§ **Input records**

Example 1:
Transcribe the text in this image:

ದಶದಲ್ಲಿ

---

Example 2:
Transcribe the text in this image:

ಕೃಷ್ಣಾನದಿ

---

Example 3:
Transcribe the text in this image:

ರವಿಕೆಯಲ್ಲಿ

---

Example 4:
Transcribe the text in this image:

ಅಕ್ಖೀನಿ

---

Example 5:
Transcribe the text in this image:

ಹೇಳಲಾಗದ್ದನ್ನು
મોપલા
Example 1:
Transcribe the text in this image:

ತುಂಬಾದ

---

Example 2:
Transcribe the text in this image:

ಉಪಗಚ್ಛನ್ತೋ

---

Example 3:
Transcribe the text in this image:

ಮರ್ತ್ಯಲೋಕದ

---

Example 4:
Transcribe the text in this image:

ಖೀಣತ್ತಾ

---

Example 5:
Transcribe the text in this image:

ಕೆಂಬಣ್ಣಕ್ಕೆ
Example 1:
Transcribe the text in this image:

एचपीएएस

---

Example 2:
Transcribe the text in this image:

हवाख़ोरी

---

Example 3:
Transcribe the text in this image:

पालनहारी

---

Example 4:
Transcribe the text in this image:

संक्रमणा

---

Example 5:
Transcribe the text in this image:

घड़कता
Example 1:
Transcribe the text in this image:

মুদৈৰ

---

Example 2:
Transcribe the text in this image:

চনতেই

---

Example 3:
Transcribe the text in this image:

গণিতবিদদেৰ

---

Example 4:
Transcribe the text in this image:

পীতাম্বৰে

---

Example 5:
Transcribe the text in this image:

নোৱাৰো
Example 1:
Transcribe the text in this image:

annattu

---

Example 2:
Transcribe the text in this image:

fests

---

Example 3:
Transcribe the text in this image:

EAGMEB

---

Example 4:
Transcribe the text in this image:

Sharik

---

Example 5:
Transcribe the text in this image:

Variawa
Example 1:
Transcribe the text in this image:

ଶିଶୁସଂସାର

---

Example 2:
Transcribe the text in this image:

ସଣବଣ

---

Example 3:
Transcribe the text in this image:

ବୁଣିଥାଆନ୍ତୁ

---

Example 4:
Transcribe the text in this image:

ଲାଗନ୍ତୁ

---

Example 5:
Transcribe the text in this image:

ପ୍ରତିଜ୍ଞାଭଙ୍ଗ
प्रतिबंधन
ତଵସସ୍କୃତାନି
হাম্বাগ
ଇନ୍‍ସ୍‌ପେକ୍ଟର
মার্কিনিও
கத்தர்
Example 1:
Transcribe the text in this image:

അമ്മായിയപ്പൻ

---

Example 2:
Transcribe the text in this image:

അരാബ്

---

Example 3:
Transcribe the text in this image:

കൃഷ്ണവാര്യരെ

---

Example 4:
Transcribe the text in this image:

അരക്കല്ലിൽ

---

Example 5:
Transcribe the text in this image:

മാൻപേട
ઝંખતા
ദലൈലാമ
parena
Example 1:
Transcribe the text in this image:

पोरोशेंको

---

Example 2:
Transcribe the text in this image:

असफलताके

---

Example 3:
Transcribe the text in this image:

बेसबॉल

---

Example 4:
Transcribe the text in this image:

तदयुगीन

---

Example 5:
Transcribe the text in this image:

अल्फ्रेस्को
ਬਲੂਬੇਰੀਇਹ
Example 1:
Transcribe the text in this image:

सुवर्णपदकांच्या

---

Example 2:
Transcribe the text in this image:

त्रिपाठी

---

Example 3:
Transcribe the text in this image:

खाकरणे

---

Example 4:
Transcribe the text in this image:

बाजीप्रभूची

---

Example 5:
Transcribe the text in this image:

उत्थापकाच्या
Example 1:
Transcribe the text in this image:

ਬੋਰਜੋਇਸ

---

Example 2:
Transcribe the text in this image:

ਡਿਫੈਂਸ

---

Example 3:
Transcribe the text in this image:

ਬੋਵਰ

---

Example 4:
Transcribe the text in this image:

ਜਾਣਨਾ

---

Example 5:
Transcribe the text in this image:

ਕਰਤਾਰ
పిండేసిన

§ **About this task**
Every line from above should appear again in the answer, exactly as written.

§ **Exercise result**
Example 1:
Transcribe the text in this image:

ದಶದಲ್ಲಿ

---

Example 2:
Transcribe the text in this image:

ಕೃಷ್ಣಾನದಿ

---

Example 3:
Transcribe the text in this image:

ರವಿಕೆಯಲ್ಲಿ

---

Example 4:
Transcribe the text in this image:

ಅಕ್ಖೀನಿ

---

Example 5:
Transcribe the text in this image:

ಹೇಳಲಾಗದ್ದನ್ನು
મોપલા
Example 1:
Transcribe the text in this image:

ತುಂಬಾದ

---

Example 2:
Transcribe the text in this image:

ಉಪಗಚ್ಛನ್ತೋ

---

Example 3:
Transcribe the text in this image:

ಮರ್ತ್ಯಲೋಕದ

---

Example 4:
Transcribe the text in this image:

ಖೀಣತ್ತಾ

---

Example 5:
Transcribe the text in this image:

ಕೆಂಬಣ್ಣಕ್ಕೆ
Example 1:
Transcribe the text in this image:

एचपीएएस

---

Example 2:
Transcribe the text in this image:

हवाख़ोरी

---

Example 3:
Transcribe the text in this image:

पालनहारी

---

Example 4:
Transcribe the text in this image:

संक्रमणा

---

Example 5:
Transcribe the text in this image:

घड़कता
Example 1:
Transcribe the text in this image:

মুদৈৰ

---

Example 2:
Transcribe the text in this image:

চনতেই

---

Example 3:
Transcribe the text in this image:

গণিতবিদদেৰ

---

Example 4:
Transcribe the text in this image:

পীতাম্বৰে

---

Example 5:
Transcribe the text in this image:

নোৱাৰো
Example 1:
Transcribe the text in this image:

annattu

---

Example 2:
Transcribe the text in this image:

fests

---

Example 3:
Transcribe the text in this image:

EAGMEB

---

Example 4:
Transcribe the text in this image:

Sharik

---

Example 5:
Transcribe the text in this image:

Variawa
Example 1:
Transcribe the text in this image:

ଶିଶୁସଂସାର

---

Example 2:
Transcribe the text in this image:

ସଣବଣ

---

Example 3:
Transcribe the text in this image:

ବୁଣିଥାଆନ୍ତୁ

---

Example 4:
Transcribe the text in this image:

ଲାଗନ୍ତୁ

---

Example 5:
Transcribe the text in this image:

ପ୍ରତିଜ୍ଞାଭଙ୍ଗ
प्रतिबंधन
ତଵସସ୍କୃତାନି
হাম্বাগ
ଇନ୍‍ସ୍‌ପେକ୍ଟର
মার্কিনিও
கத்தர்
Example 1:
Transcribe the text in this image:

അമ്മായിയപ്പൻ

---

Example 2:
Transcribe the text in this image:

അരാബ്

---

Example 3:
Transcribe the text in this image:

കൃഷ്ണവാര്യരെ

---

Example 4:
Transcribe the text in this image:

അരക്കല്ലിൽ

---

Example 5:
Transcribe the text in this image:

മാൻപേട
ઝંખતા
ദലൈലാമ
parena
Example 1:
Transcribe the text in this image:

पोरोशेंको

---

Example 2:
Transcribe the text in this image:

असफलताके

---

Example 3:
Transcribe the text in this image:

बेसबॉल

---

Example 4:
Transcribe the text in this image:

तदयुगीन

---

Example 5:
Transcribe the text in this image:

अल्फ्रेस्को
ਬਲੂਬੇਰੀਇਹ
Example 1:
Transcribe the text in this image:

सुवर्णपदकांच्या

---

Example 2:
Transcribe the text in this image:

त्रिपाठी

---

Example 3:
Transcribe the text in this image:

खाकरणे

---

Example 4:
Transcribe the text in this image:

बाजीप्रभूची

---

Example 5:
Transcribe the text in this image:

उत्थापकाच्या
Example 1:
Transcribe the text in this image:

ਬੋਰਜੋਇਸ

---

Example 2:
Transcribe the text in this image:

ਡਿਫੈਂਸ

---

Example 3:
Transcribe the text in this image:

ਬੋਵਰ

---

Example 4:
Transcribe the text in this image:

ਜਾਣਨਾ

---

Example 5:
Transcribe the text in this image:

ਕਰਤਾਰ
పిండేసిన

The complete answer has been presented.